China's State Administration for Press, Publishing, Radio, Film and Television (SAPPRFT) has issued a new directive that prohibits state media from promoting "Western lifestyle" and other views that are not in tandem with the views of Communist Party leaders.

According to the new rules, which were issued on 29 August, shows will not be allowed to satirise classic works of Chinese literature or encourage decadent behaviour and are expected to promote "positive energy".

The new guidelines also threaten to ban programmes that promote overnight fame, the flaunting of wealth, hedonism, or fanaticism for pop stars and internet celebrities. Producers or broadcasters of such shows are at risk of losing their licenses for releasing such material, Reuters reported.

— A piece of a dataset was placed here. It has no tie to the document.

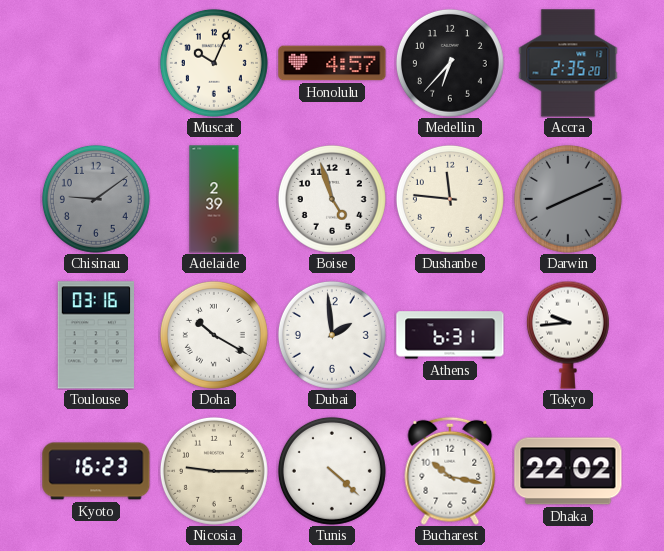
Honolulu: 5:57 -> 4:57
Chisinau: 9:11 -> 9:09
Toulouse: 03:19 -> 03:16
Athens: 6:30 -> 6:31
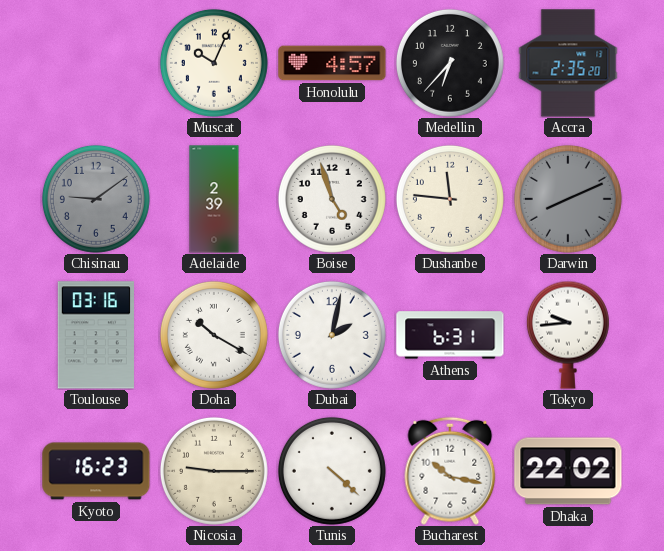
Dubai: 1:59 -> 2:02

The new measure to censor the already strictly regulated Chinese media is the latest move by President Xi Jinping to eliminate the influence of the West in China.

Another draft film law has also been submitted to the bimonthly session of the National People's Congress (NPC) Standing Committee, which if passed will require people in the film and entertainment industry to uphold "excellence in both professional skills and moral integrity," the State run news agency Xinhua explained.

The draft stated that film distribution companies and cinemas involved in fabricating movie ticket sales or engaging in improper methods will be liable for administrative punishments, including fines of up to 500,000 yuan ($75,000, £57,300), business suspensions, and outright bans.

Post production services for foreign films can be undertaken by citizens, corporations and other organisations with the exception of content that could "harm national dignity and interest of China, cause social instability, or hurt the national feeling".

China already has strict regulations and censorship of the content being offered for viewing. However, foreign television shows, films and music continue to filter into the country through illegal downloads and pirated CDs.